How strange it all was! First, after blasting off, Laika had felt really, really heavy, much heavier than any dog on Earth, much heavier, even, than the time that she had broken into the cupboard and eaten up all the dog biscuits, and Lucy had found her lying on her back on the kitchen floor, her belly full of them. But now, instead of going back to feeling normal, she started to feel unusually light. In fact, she felt so light that she started to float. Her ears became like strange, floppy wings on either side of her head, undulating a little as she moved. Her paws became detached from the desk. And all at once she drifted up, so that she was suspended in the middle of the spaceship, with nothing underneath her and nothing above her, and nothing to either side other than empty space.
“Enjoy the flight!” said Lucy’s voice from out of some place that was hard to pinpoint.
Laika barked again. Why could she hear Lucy’s voice but not see her? What was going on?
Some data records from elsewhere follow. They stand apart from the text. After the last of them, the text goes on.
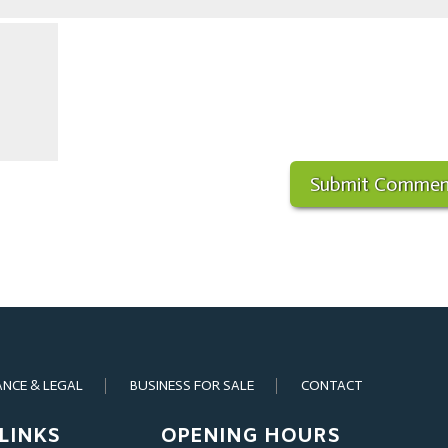
ANCE & LEGAL
BUSINESS FOR SALE
CONTACT
LINKS
OPENING HOURS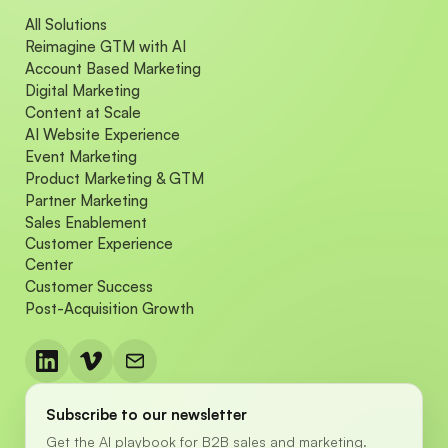
All Solutions
Reimagine GTM with AI
Account Based Marketing
Digital Marketing
Content at Scale
AI Website Experience
Event Marketing
Product Marketing & GTM
Partner Marketing
Sales Enablement
Customer Experience
Center
Customer Success
Post-Acquisition Growth
Subscribe to our newsletter
Get the AI playbook for B2B sales and marketing.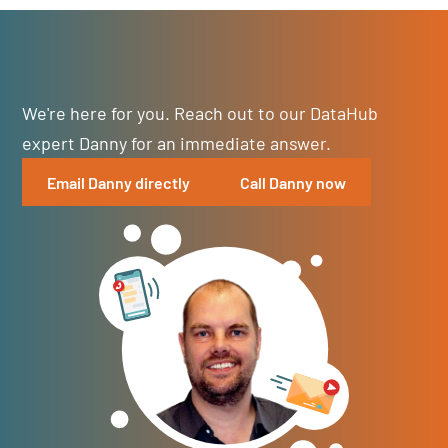
We're here for you. Reach out to our DataHub
expert Danny for an immediate answer.
Email Danny directly
Call Danny now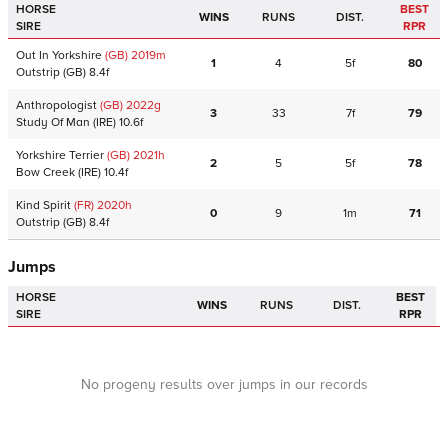
HORSE
BEST
WINS
RUNS
DIST.
SIRE
RPR
Out In Yorkshire
(GB)
2019
m
1
4
5f
80
Outstrip
(GB)
8.4f
Anthropologist
(GB)
2022
g
3
33
7f
79
Study Of Man
(IRE)
10.6f
Yorkshire Terrier
(GB)
2021
h
2
5
5f
78
Bow Creek
(IRE)
10.4f
Kind Spirit
(FR)
2020
h
0
9
1m
71
Outstrip
(GB)
8.4f
Jumps
HORSE
BEST
WINS
RUNS
DIST.
SIRE
RPR
No progeny results over jumps in our records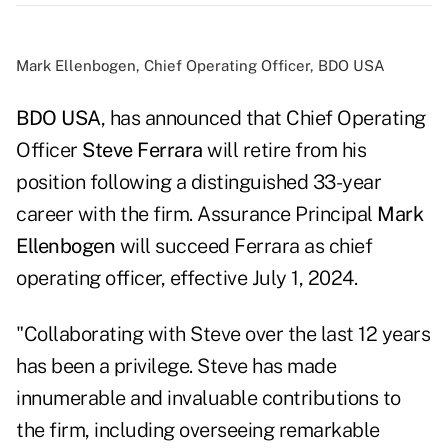
Mark Ellenbogen, Chief Operating Officer, BDO USA
BDO USA
, has announced that Chief Operating
Officer
Steve Ferrara
will retire from his
position following a distinguished 33-year
career with the firm. Assurance Principal
Mark
Ellenbogen
will succeed Ferrara as chief
operating officer, effective July 1, 2024.
"Collaborating with Steve over the last 12 years
has been a privilege. Steve has made
innumerable and invaluable contributions to
the firm, including overseeing remarkable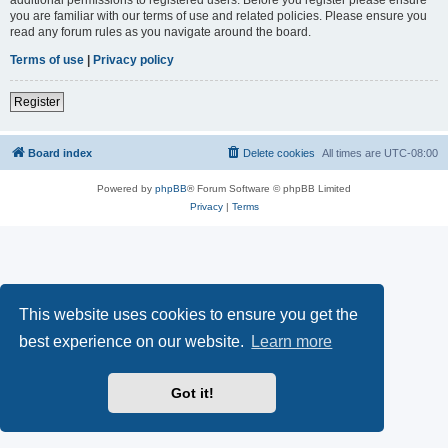
you are familiar with our terms of use and related policies. Please ensure you
read any forum rules as you navigate around the board.
Terms of use
|
Privacy policy
Register
Board index
Delete cookies
All times are
UTC-08:00
Powered by
phpBB
® Forum Software © phpBB Limited
Privacy
|
Terms
This website uses cookies to ensure you get the
best experience on our website.
Learn more
Got it!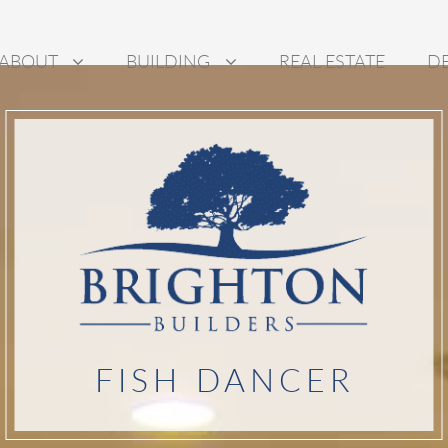
ABOUT
BUILDING
REAL ESTATE
D
FISH DANCER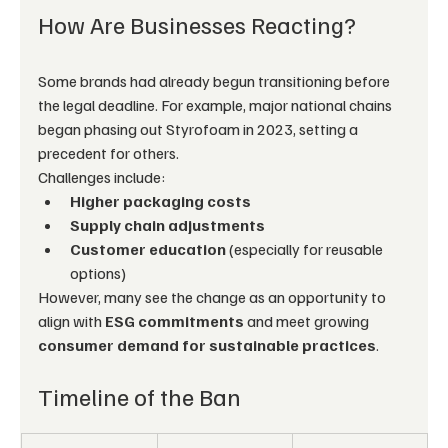
How Are Businesses Reacting?
Some brands had already begun transitioning before 
the legal deadline. For example, major national chains 
began phasing out Styrofoam in 2023, setting a 
precedent for others.
Challenges include:
Higher packaging costs
Supply chain adjustments
Customer education
 (especially for reusable 
options)
However, many see the change as an opportunity to 
align with 
ESG commitments
 and meet growing 
consumer demand for sustainable practices
.
Timeline of the Ban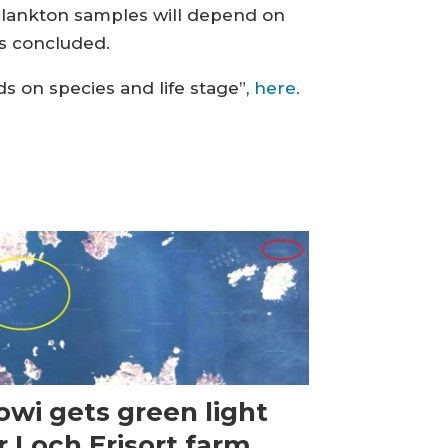
plankton samples will depend on
rs concluded.
ds on species and life stage”,
here.
wi gets green light
r Loch Erisort farm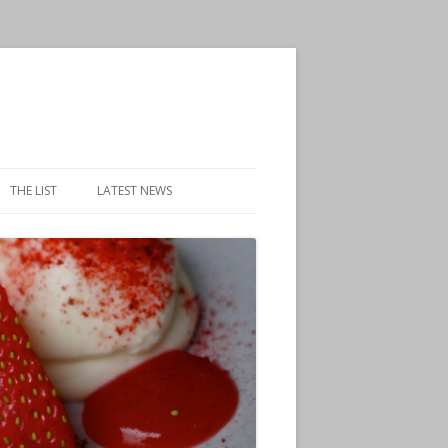
THE LIST
LATEST NEWS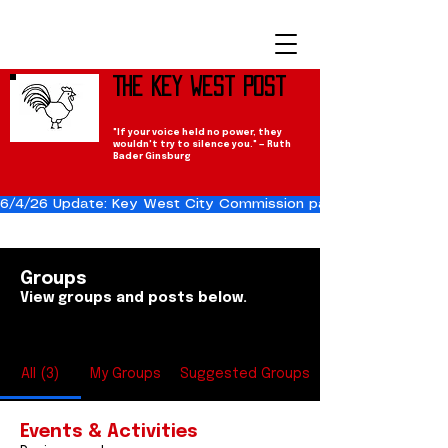
The Key West Post
"If your voice held no power, they
wouldn't try to silence you." — Ruth
Bader Ginsburg
6/4/26 Update: Key West City Commission passes the Cuba Res
Groups
View groups and posts below.
All (3)
My Groups
Suggested Groups
Events & Activities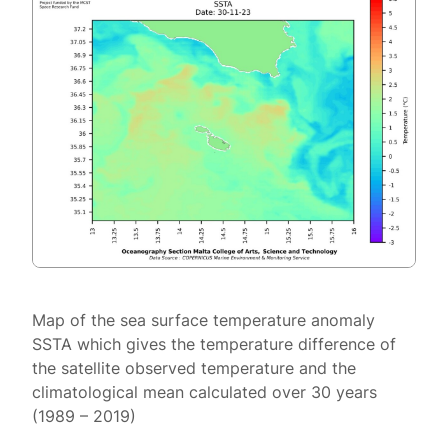
Map of the sea surface temperature anomaly
SSTA which gives the temperature difference of
the satellite observed temperature and the
climatological mean calculated over 30 years
(1989 – 2019)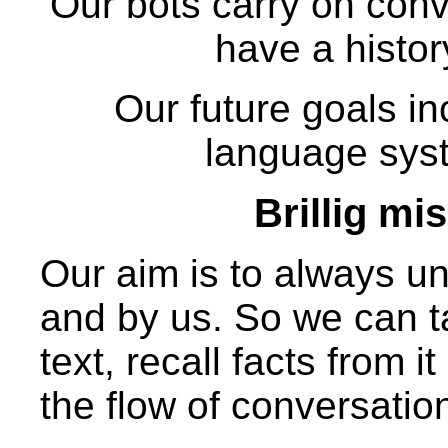
Our bots carry on conv
have a history
Our future goals in
language sys
Brillig mi
Our aim is to always un
and by us. So we can t
text, recall facts from 
the flow of conversatio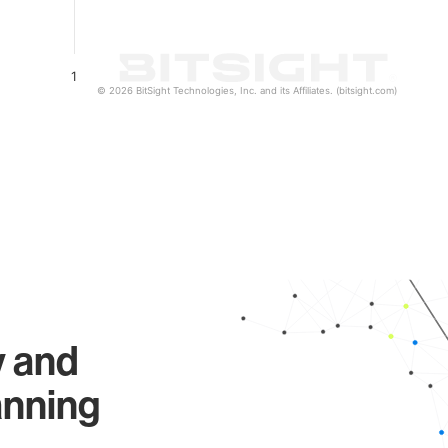
1
© 2026 BitSight Technologies, Inc. and its Affiliates. (bitsight.com)
y and
anning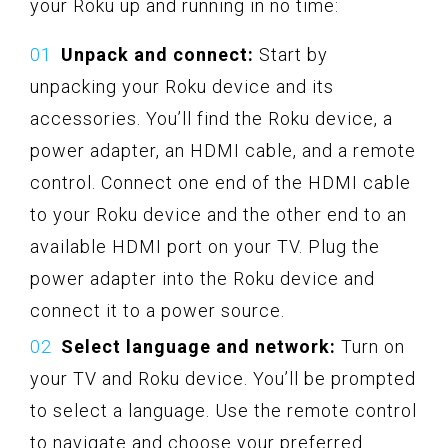
your Roku up and running in no time:
Unpack and connect:
Start by
unpacking your Roku device and its
accessories. You’ll find the Roku device, a
power adapter, an HDMI cable, and a remote
control. Connect one end of the HDMI cable
to your Roku device and the other end to an
available HDMI port on your TV. Plug the
power adapter into the Roku device and
connect it to a power source.
Select language and network:
Turn on
your TV and Roku device. You’ll be prompted
to select a language. Use the remote control
to navigate and choose your preferred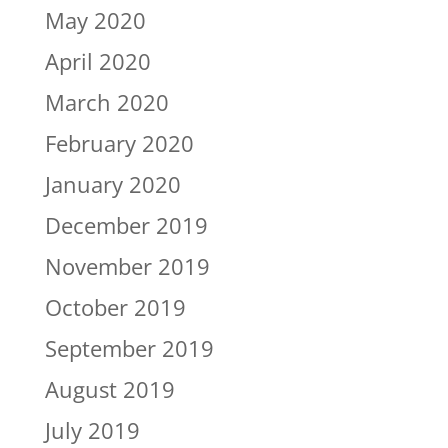
May 2020
April 2020
March 2020
February 2020
January 2020
December 2019
November 2019
October 2019
September 2019
August 2019
July 2019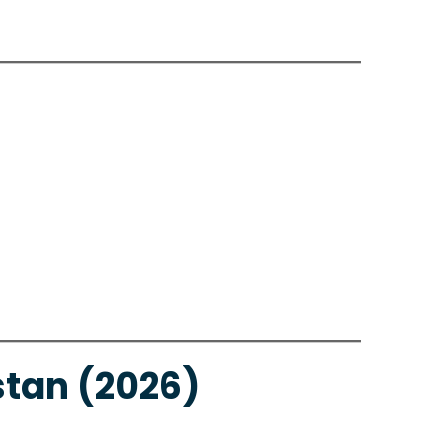
stan (2026)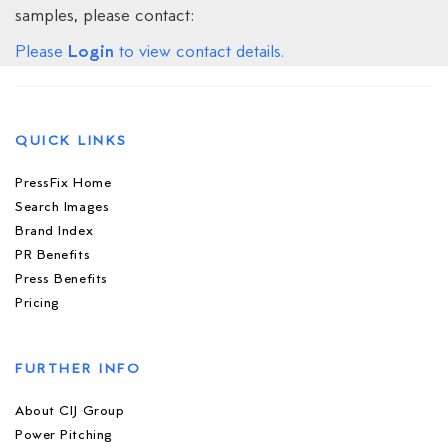
samples, please contact:
Login
Please
to view contact details.
QUICK LINKS
PressFix Home
Search Images
Brand Index
PR Benefits
Press Benefits
Pricing
FURTHER INFO
About CIJ Group
Power Pitching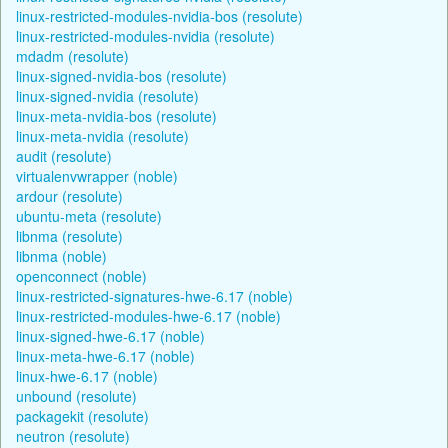
linux-restricted-modules-nvidia-bos (resolute)
linux-restricted-modules-nvidia (resolute)
mdadm (resolute)
linux-signed-nvidia-bos (resolute)
linux-signed-nvidia (resolute)
linux-meta-nvidia-bos (resolute)
linux-meta-nvidia (resolute)
audit (resolute)
virtualenvwrapper (noble)
ardour (resolute)
ubuntu-meta (resolute)
libnma (resolute)
libnma (noble)
openconnect (noble)
linux-restricted-signatures-hwe-6.17 (noble)
linux-restricted-modules-hwe-6.17 (noble)
linux-signed-hwe-6.17 (noble)
linux-meta-hwe-6.17 (noble)
linux-hwe-6.17 (noble)
unbound (resolute)
packagekit (resolute)
neutron (resolute)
Laika was not at all sure that she was enjoying this strange, new floaty sensation. And because she was a floppy kind of dog, with ears that flopped and a tail that flopped and fur that flopped and jowls that flopped, her floppiness became floatiness instead, so that all of a sudden she had ears that floated, and a tail that floated, and fur that started to undulate with floaty kinds of waves, and jowls that floated and wobbled to either side of her face, where before they used to hang down. Laika let out a surprised yelp and floated up to the ceiling.